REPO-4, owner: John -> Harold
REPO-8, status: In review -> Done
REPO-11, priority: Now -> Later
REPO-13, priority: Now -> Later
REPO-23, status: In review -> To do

--*--

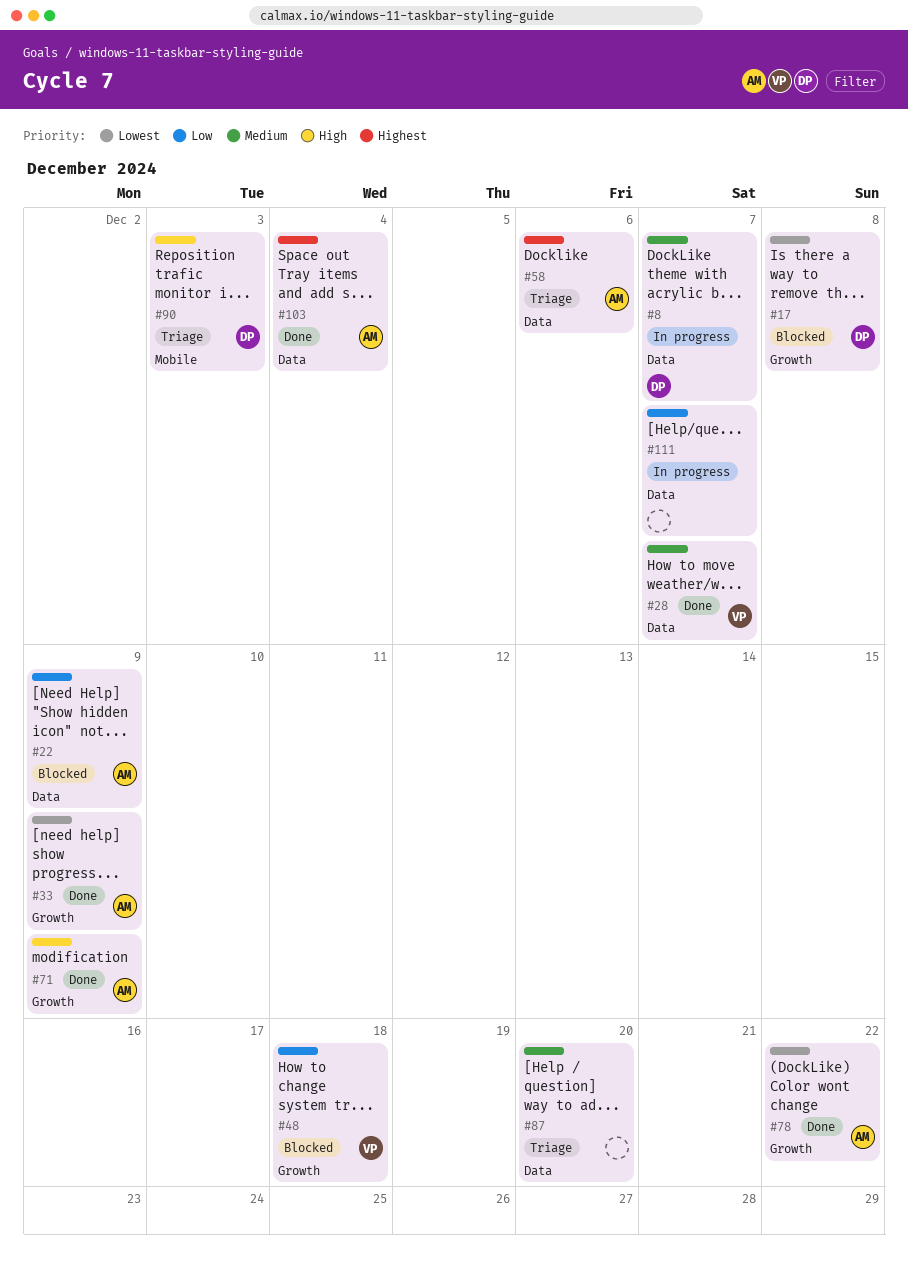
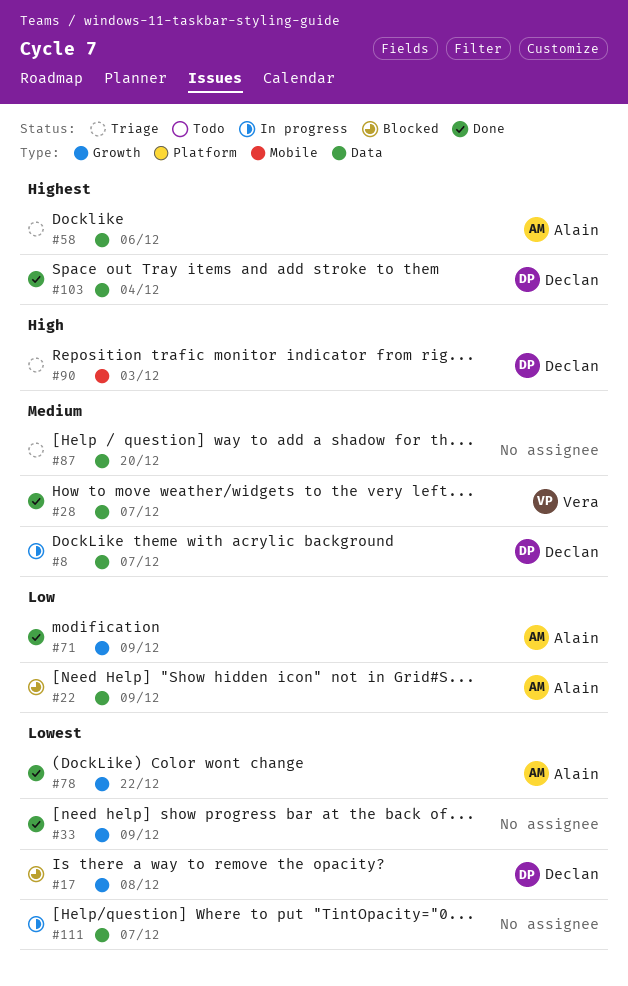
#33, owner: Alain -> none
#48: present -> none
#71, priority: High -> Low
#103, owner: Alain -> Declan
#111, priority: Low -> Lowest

--*--

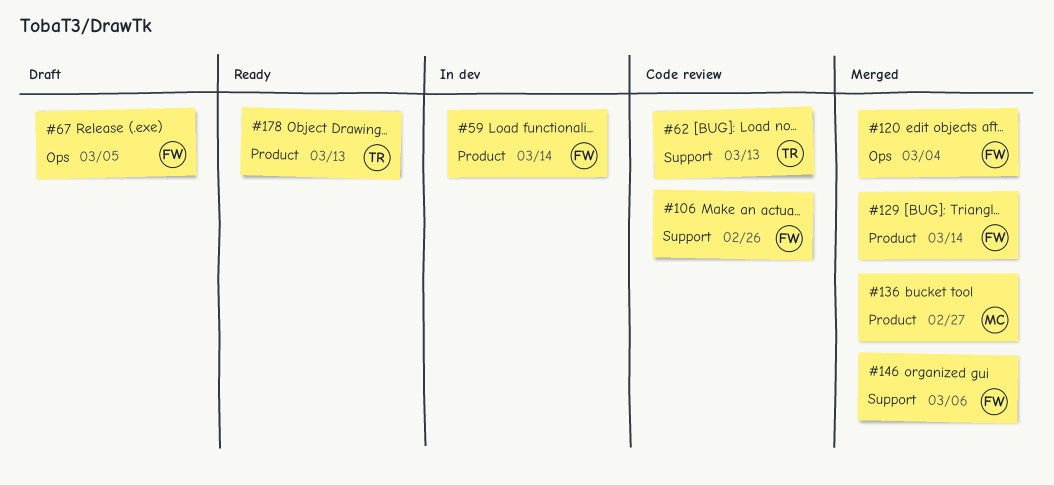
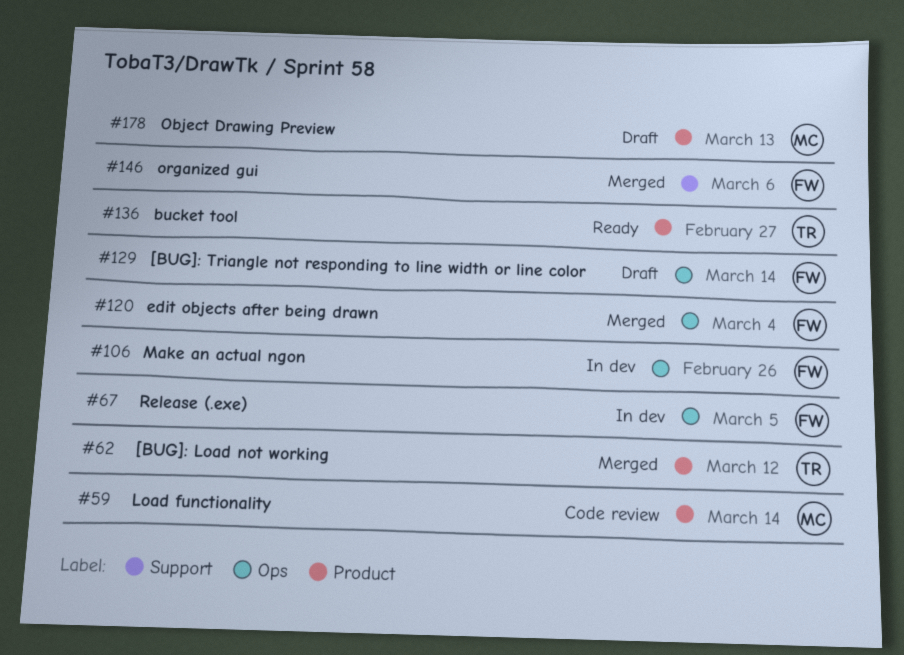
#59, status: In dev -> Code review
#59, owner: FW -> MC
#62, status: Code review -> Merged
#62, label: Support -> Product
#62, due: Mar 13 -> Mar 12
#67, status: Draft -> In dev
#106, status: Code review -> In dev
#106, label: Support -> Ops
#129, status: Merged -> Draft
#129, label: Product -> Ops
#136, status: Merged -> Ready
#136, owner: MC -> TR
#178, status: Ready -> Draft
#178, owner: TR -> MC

--*--

◆ TRY IT: Everything from the line with "#62, status: Code review -> Merged" through the line with "#178, owner: TR -> MC" in the listing above must be retyped exactly, with nothing added.

◆ WRITTEN RESPONSE:
#62, status: Code review -> Merged
#62, label: Support -> Product
#62, due: Mar 13 -> Mar 12
#67, status: Draft -> In dev
#106, status: Code review -> In dev
#106, label: Support -> Ops
#129, status: Merged -> Draft
#129, label: Product -> Ops
#136, status: Merged -> Ready
#136, owner: MC -> TR
#178, status: Ready -> Draft
#178, owner: TR -> MC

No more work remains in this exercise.